» **Task to complete**
Rewrite the text of all the records below, replacing "Croma Retail" with "Croma Stores" wherever it occurs and leaving everything else unchanged. Omit the pictures from your answer.

Collected data entries:
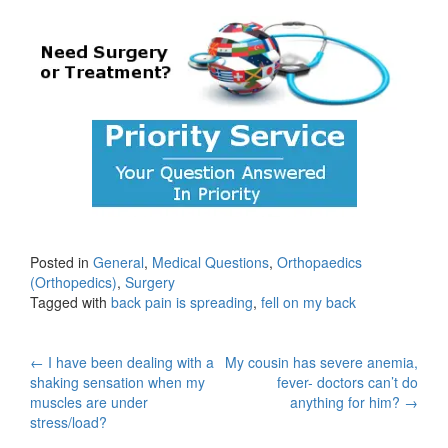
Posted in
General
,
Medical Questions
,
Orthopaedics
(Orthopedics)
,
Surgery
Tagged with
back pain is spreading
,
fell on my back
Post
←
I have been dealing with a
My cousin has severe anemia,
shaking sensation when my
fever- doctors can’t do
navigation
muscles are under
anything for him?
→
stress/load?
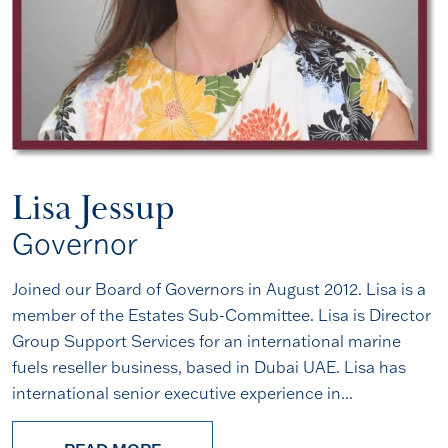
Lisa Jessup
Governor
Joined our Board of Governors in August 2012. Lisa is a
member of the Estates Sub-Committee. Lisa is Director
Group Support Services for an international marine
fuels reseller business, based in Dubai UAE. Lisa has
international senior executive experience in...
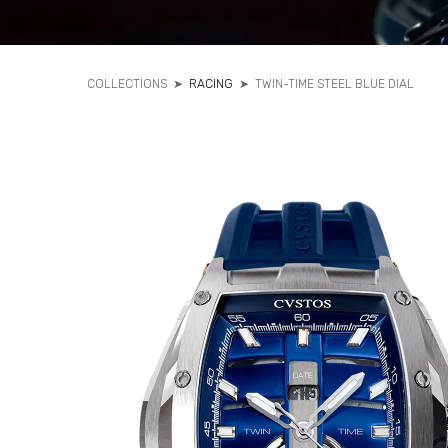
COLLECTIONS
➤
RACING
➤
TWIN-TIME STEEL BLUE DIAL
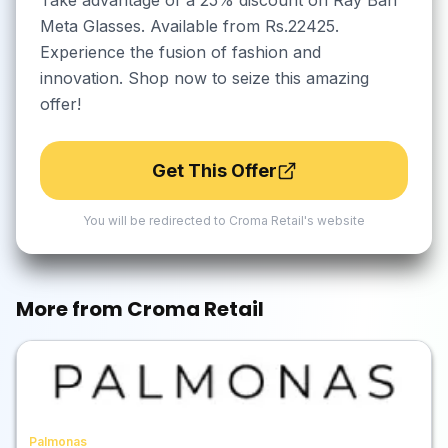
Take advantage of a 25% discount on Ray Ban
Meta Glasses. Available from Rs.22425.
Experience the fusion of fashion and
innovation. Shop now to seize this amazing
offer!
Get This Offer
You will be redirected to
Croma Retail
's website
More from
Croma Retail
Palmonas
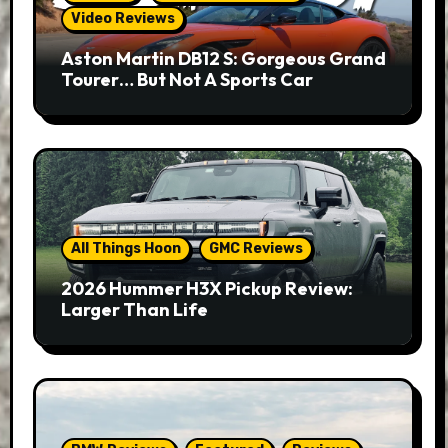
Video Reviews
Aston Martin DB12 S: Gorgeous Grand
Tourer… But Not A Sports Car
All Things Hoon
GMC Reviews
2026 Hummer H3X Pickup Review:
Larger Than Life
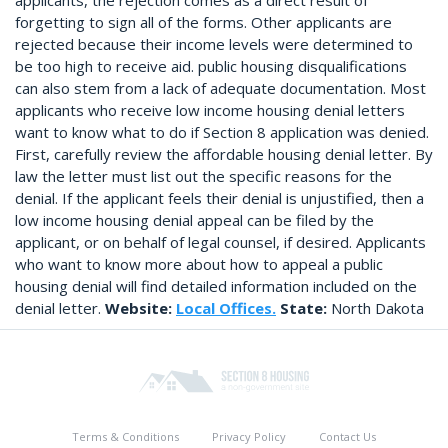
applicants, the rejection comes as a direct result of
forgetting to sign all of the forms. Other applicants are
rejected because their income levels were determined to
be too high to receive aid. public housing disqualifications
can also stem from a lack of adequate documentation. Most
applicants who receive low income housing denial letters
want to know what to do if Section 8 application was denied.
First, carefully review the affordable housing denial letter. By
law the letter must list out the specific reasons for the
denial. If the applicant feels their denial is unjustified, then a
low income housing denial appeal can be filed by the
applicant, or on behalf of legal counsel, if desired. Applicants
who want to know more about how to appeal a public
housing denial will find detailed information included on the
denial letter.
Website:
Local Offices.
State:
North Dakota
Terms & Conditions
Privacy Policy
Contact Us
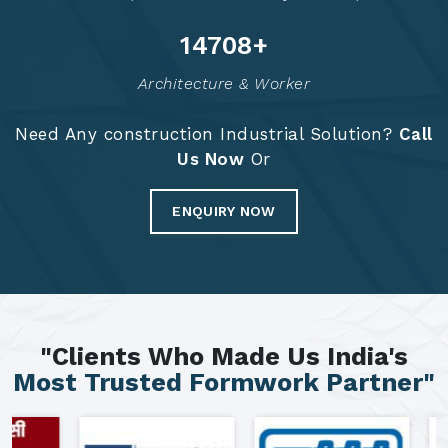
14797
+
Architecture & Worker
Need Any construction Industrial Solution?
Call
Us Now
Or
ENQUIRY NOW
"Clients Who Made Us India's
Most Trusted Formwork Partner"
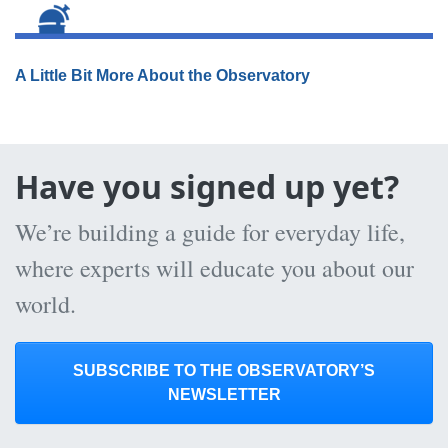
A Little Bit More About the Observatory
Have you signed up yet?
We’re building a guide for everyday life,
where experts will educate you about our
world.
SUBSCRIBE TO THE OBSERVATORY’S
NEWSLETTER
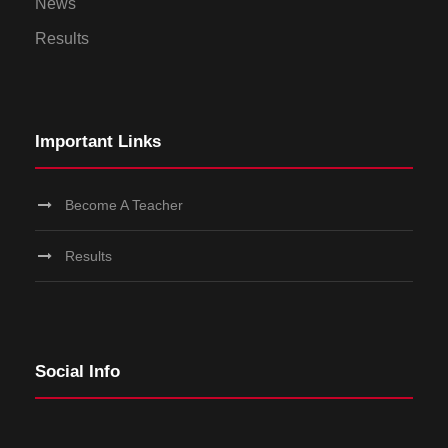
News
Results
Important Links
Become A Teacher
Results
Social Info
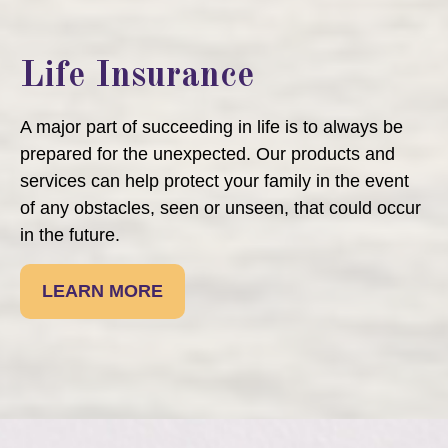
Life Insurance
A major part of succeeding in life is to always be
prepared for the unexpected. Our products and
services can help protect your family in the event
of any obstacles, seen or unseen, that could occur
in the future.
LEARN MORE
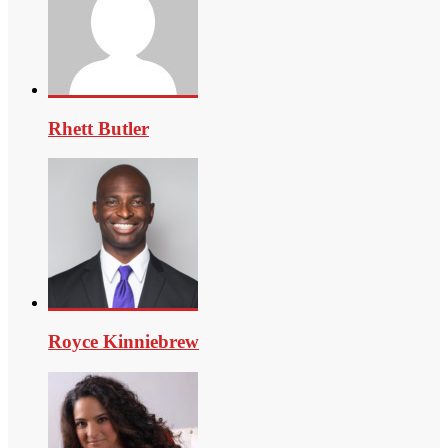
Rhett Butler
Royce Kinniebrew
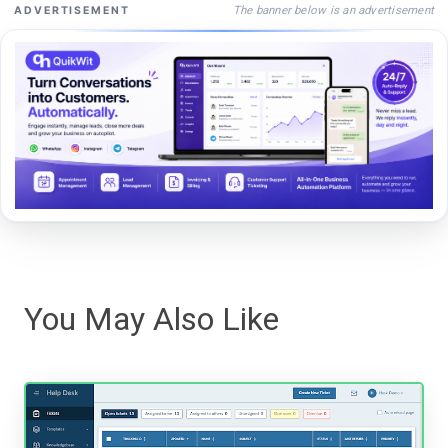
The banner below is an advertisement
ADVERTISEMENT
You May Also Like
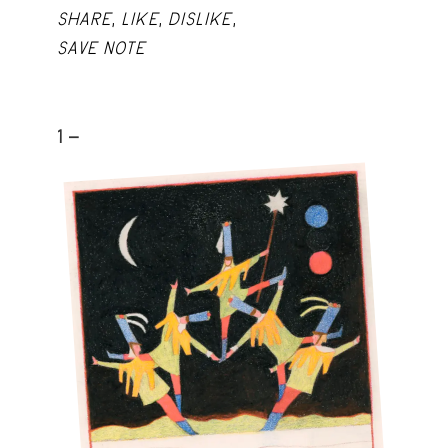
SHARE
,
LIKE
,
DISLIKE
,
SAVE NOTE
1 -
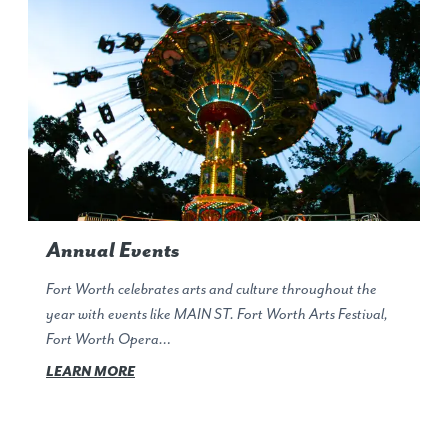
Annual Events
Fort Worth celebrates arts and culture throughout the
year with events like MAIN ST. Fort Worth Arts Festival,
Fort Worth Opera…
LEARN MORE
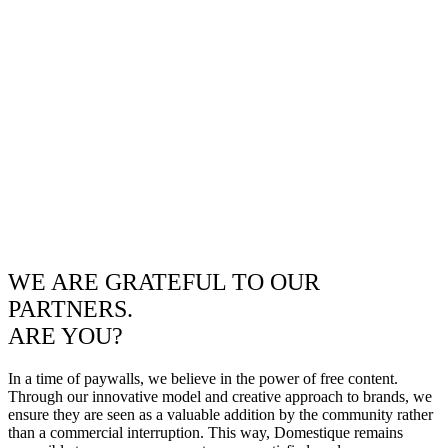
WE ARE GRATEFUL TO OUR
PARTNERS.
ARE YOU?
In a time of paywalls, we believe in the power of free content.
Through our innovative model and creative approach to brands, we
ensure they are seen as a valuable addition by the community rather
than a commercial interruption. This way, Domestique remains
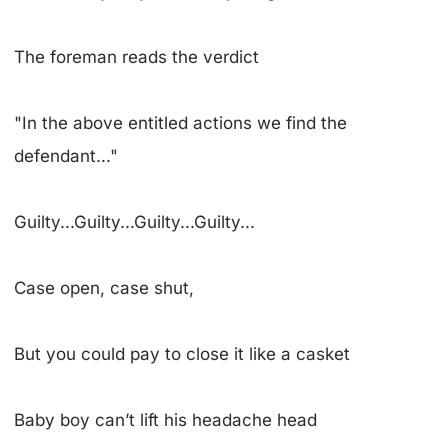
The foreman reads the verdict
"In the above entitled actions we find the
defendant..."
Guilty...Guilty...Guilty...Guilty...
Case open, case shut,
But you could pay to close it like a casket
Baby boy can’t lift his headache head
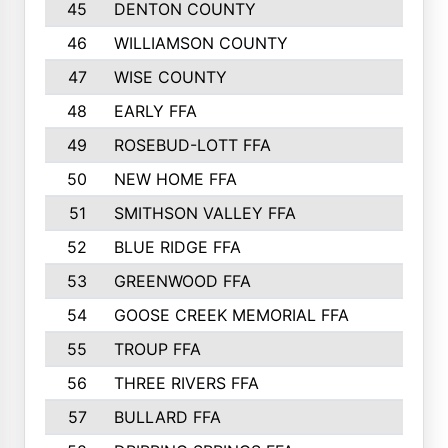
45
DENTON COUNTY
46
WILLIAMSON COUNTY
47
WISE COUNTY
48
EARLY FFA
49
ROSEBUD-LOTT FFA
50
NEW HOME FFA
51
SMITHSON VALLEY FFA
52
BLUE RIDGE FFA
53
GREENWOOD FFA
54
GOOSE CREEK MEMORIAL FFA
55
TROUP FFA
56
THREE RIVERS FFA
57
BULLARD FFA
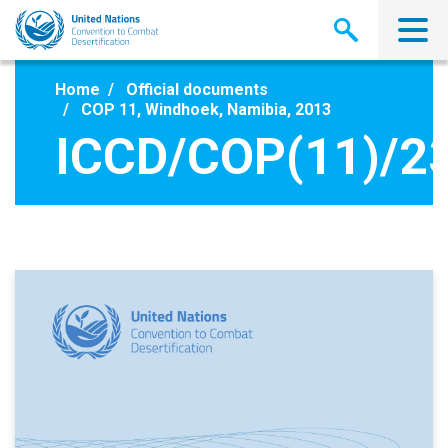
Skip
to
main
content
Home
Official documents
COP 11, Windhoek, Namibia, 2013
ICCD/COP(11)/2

» **Answer space**
Posted in
General
,
Medical Questions
,
Orthopaedics
(Orthopedics)
,
Surgery
Tagged with
back pain is spreading
,
fell on my back
Post
←
I have been dealing with a
My cousin has severe anemia,
shaking sensation when my
fever- doctors can’t do
navigation
muscles are under
anything for him?
→
stress/load?
Lisa Jessup
Governor
Joined our Board of Governors in August 2012. Lisa is a
member of the Estates Sub-Committee. Lisa is Director
Group Support Services for an international marine
fuels reseller business, based in Dubai UAE. Lisa has
international senior executive experience in...
COLLECTIONS
➤
RACING
➤
TWIN-TIME STEEL BLUE DIAL
Take advantage of a 25% discount on Ray Ban
Meta Glasses. Available from Rs.22425.
Experience the fusion of fashion and
innovation. Shop now to seize this amazing
offer!
Get This Offer
You will be redirected to
Croma Stores
's website
More from
Croma Stores
Palmonas
Video Reviews
Aston Martin DB12 S: Gorgeous Grand
Tourer… But Not A Sports Car
All Things Hoon
GMC Reviews
2026 Hummer H3X Pickup Review:
Larger Than Life
applicants, the rejection comes as a direct result of
forgetting to sign all of the forms. Other applicants are
rejected because their income levels were determined to
be too high to receive aid. public housing disqualifications
can also stem from a lack of adequate documentation. Most
applicants who receive low income housing denial letters
want to know what to do if Section 8 application was denied.
First, carefully review the affordable housing denial letter. By
law the letter must list out the specific reasons for the
denial. If the applicant feels their denial is unjustified, then a
low income housing denial appeal can be filed by the
applicant, or on behalf of legal counsel, if desired. Applicants
who want to know more about how to appeal a public
housing denial will find detailed information included on the
denial letter.
Website:
Local Offices.
State:
North Dakota
Terms & Conditions
Privacy Policy
Contact Us
14797
+
Architecture & Worker
Need Any construction Industrial Solution?
Call
Us Now
Or
ENQUIRY NOW
"Clients Who Made Us India's
Most Trusted Formwork Partner"
A Little Bit More About the Observatory
Have you signed up yet?
We’re building a guide for everyday life,
where experts will educate you about our
world.
SUBSCRIBE TO THE OBSERVATORY’S
NEWSLETTER
News
Results
Important Links
Become A Teacher
Results
Social Info
Life Insurance
A major part of succeeding in life is to always be
prepared for the unexpected. Our products and
services can help protect your family in the event
of any obstacles, seen or unseen, that could occur
in the future.
LEARN MORE
Rhett Butler
Royce Kinniebrew
The banner below is an advertisement
ADVERTISEMENT
You May Also Like
SHARE
,
LIKE
,
DISLIKE
,
SAVE NOTE
1 -
Annual Events
Fort Worth celebrates arts and culture throughout the
year with events like MAIN ST. Fort Worth Arts Festival,
Fort Worth Opera…
LEARN MORE
WE ARE GRATEFUL TO OUR
PARTNERS.
ARE YOU?
In a time of paywalls, we believe in the power of free content.
Through our innovative model and creative approach to brands, we
ensure they are seen as a valuable addition by the community rather
than a commercial interruption. This way, Domestique remains
The foreman reads the verdict
"In the above entitled actions we find the
defendant..."
Guilty...Guilty...Guilty...Guilty...
Case open, case shut,
But you could pay to close it like a casket
Baby boy can’t lift his headache head
45
DENTON COUNTY
46
WILLIAMSON COUNTY
47
WISE COUNTY
48
EARLY FFA
49
ROSEBUD-LOTT FFA
50
NEW HOME FFA
51
SMITHSON VALLEY FFA
52
BLUE RIDGE FFA
53
GREENWOOD FFA
54
GOOSE CREEK MEMORIAL FFA
55
TROUP FFA
56
THREE RIVERS FFA
57
BULLARD FFA
Skip
to
main
content
Home
Official documents
COP 11, Windhoek, Namibia, 2013
ICCD/COP(11)/2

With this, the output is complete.